In 3D modelling of subsurface processes, there is commonly a significant lack of hard data. To generalize the data to a 3D model, critical inferences must be made. The quality and accuracy of the model depend on not only the quality and quantity of data, but also how the inference is drawn and made. It is often said that 'garbage in, garbage out'. However, it should be noted that the 'data in' does not necessarily mean a good model will result; it can still result in 'garbage out' due to erroneous inference from the data to the model. Geostatistical methods provide tools for better inference from limited data in constructing a 3D reservoir model. These include incorporation of depositional interpretation using propensity analysis, variogram analysis, and the hierarchical modelling framework.

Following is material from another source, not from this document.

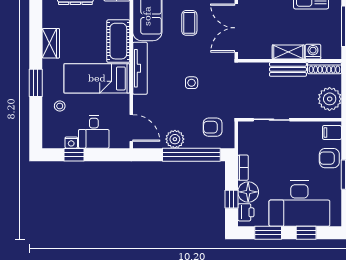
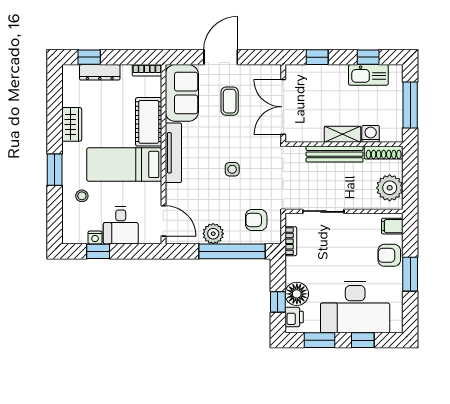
bench: (288, 69) -> (335, 154), width x1.36
bookcase: (243, 168) -> (291, 241), moved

Propensity analysis can help the transition from qualitative description to quantitative analysis, bridge the gap between the descriptive geology and quantitative modelling, and provides useful constraints to condition the facies model to be geologically realistic. Variogram analysis can help characterize the continuity of rock properties, including geological object size and anisotropy. A broad hierarchical modelling workflow is an efficient way of modelling multi-scale subsurface heterogeneities, from large-scale structural and stratigraphic heterogeneities, to intermediate-scale facies heterogeneities, to smaller-scale petrophysical properties. Furthermore, some discrete variables in one category of a broad hierarchical workflow, such as facies, can be hierarchically modelled with two or more levels of modelling by different methods. An example of combining object-based modeling and SIS was given in this paper.

Geostatistical models of discrete lithofacies variables are important because of their use in constraining porosity and permeability models. Collocated cosimulation is an effective way to model porosity-permeability relationship while honouring the known permeability data and constraining the permeability model to the previously generated porosity model.